Exercise –
For this exercise, copy each line of the records that contains the word "Right".

════

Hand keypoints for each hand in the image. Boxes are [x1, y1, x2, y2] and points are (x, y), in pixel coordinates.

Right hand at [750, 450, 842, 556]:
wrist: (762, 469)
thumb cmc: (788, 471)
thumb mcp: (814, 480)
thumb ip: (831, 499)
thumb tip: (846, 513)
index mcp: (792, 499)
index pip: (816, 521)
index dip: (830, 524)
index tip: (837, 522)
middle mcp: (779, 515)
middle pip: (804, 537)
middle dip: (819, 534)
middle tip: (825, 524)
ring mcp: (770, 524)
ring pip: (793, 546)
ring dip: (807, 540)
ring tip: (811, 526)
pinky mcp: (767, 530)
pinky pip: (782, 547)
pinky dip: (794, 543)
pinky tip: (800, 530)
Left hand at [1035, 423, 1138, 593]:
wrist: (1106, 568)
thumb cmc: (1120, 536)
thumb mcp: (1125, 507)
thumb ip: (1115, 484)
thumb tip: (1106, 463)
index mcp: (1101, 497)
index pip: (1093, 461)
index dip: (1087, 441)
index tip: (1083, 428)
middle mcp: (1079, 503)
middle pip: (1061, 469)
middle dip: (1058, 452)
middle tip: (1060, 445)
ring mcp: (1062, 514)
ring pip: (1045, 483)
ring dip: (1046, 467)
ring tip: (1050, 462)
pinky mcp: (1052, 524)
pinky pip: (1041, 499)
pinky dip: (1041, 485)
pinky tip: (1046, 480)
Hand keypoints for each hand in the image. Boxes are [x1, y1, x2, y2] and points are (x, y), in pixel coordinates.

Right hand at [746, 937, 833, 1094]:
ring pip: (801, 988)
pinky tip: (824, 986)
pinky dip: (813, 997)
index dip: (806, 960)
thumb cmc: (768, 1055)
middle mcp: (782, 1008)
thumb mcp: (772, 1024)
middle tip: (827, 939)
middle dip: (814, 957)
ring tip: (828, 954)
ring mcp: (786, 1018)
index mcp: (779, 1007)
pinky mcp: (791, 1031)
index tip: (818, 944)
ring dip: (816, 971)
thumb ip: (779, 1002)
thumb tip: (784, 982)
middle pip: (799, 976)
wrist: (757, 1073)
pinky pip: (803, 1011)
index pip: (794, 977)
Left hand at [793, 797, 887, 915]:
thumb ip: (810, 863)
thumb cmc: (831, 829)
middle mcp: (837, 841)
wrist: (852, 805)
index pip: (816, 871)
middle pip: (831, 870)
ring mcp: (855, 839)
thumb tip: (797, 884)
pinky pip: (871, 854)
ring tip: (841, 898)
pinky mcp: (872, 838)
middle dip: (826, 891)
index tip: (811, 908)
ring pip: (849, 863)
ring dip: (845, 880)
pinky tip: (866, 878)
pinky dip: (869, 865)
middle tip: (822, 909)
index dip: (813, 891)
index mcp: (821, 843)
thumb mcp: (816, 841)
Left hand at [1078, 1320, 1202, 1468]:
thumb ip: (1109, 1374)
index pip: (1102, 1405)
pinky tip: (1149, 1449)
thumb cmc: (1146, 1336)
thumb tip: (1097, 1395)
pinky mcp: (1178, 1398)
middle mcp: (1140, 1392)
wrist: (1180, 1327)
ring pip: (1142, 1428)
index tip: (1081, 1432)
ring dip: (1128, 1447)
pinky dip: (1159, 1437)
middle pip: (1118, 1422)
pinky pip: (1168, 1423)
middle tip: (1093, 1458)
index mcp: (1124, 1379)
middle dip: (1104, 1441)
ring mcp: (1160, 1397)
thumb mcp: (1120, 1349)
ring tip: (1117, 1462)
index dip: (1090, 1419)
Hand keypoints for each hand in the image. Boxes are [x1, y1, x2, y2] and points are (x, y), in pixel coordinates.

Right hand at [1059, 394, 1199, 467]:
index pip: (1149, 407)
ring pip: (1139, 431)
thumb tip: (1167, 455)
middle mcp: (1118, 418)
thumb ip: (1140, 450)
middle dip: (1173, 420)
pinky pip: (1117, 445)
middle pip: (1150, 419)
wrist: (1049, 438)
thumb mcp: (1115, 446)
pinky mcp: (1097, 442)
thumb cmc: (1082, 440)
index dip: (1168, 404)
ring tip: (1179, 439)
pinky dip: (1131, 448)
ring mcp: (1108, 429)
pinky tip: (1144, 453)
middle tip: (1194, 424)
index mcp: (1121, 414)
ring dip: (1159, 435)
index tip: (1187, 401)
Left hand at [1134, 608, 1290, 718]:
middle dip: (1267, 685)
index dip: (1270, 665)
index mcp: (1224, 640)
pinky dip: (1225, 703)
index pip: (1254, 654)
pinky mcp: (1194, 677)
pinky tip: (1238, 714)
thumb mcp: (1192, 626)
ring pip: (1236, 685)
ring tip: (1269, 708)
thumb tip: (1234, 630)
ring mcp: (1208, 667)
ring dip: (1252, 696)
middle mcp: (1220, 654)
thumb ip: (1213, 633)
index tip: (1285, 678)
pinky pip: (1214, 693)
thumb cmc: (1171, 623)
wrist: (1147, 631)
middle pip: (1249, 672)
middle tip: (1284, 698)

════

Response area –
Right hand at [750, 450, 842, 556]:
Right hand at [746, 937, 833, 1094]:
Right hand at [1059, 394, 1199, 467]:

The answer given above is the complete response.